Küresel Dönemde İhracat Ekseninde Devlet-Piyasa İlişkisi: Türkiye Örneği
Özet
The political and economic relationships transformed by globalization are among the extensively discussed topics in the literature. Globalization transforms contemporary political and economic relationships in various ways. This transformation involves the distinction made by the capitalist state between the political and economic spheres and the relationship between the state and the market. The integrative and mediating effect of the capitalist state on the market has evolved from integrative to additive with the advent of global capitalism. The globalization of capitalism has occurred through the increased fluidity of capital and the accelerated circulation of goods. In this context, international trade transactions and financial movements are crucial for understanding global capitalism. International trade transactions are one of the parameters that can be used to determine a country’s position within global value chains. In this regard, examining the transformation of the relationship between the state and the market through the lens of exports serves as a useful indicator for analyzing the changing structure of production relations.

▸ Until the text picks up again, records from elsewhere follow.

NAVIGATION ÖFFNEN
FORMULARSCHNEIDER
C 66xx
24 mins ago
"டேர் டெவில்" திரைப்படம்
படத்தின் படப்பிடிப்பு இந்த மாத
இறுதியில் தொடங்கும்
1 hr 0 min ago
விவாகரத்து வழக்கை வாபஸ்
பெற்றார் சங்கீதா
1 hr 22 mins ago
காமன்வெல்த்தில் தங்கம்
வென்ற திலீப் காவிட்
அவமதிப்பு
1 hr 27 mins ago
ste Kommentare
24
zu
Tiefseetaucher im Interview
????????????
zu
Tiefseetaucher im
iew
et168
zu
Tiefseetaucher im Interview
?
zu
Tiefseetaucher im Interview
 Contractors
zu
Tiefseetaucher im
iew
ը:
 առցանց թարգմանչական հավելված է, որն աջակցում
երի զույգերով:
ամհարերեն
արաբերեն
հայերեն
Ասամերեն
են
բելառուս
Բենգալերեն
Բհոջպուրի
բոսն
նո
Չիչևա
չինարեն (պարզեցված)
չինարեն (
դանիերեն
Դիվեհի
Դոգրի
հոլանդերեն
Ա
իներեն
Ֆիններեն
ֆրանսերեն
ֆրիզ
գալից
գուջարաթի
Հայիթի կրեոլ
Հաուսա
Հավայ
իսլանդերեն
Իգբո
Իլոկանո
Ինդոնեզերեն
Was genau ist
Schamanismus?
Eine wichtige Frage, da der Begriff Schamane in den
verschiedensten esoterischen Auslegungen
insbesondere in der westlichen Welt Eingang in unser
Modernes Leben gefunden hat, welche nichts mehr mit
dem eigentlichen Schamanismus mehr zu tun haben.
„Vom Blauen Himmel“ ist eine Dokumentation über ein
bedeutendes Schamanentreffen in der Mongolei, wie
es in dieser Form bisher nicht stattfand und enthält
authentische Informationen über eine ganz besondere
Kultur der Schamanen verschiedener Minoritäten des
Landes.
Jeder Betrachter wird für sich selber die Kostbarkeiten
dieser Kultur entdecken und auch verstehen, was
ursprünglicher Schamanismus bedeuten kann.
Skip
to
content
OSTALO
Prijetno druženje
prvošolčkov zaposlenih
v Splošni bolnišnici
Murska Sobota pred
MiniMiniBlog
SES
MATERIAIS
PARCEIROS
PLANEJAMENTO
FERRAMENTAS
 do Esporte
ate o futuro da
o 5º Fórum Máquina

Within the defined scope, Turkey has been selected as a case study due to its export structure, which is characterized by a heavy reliance on low and medium technology products and dependence on imports. The structural features of exports in Turkey illustrate how the state's integrative function has become additive. The liberalization of the financial system and the tax and customs exemptions granted to export transactions explain the state’s additive-mediating effect between the domestic and global markets in Turkey.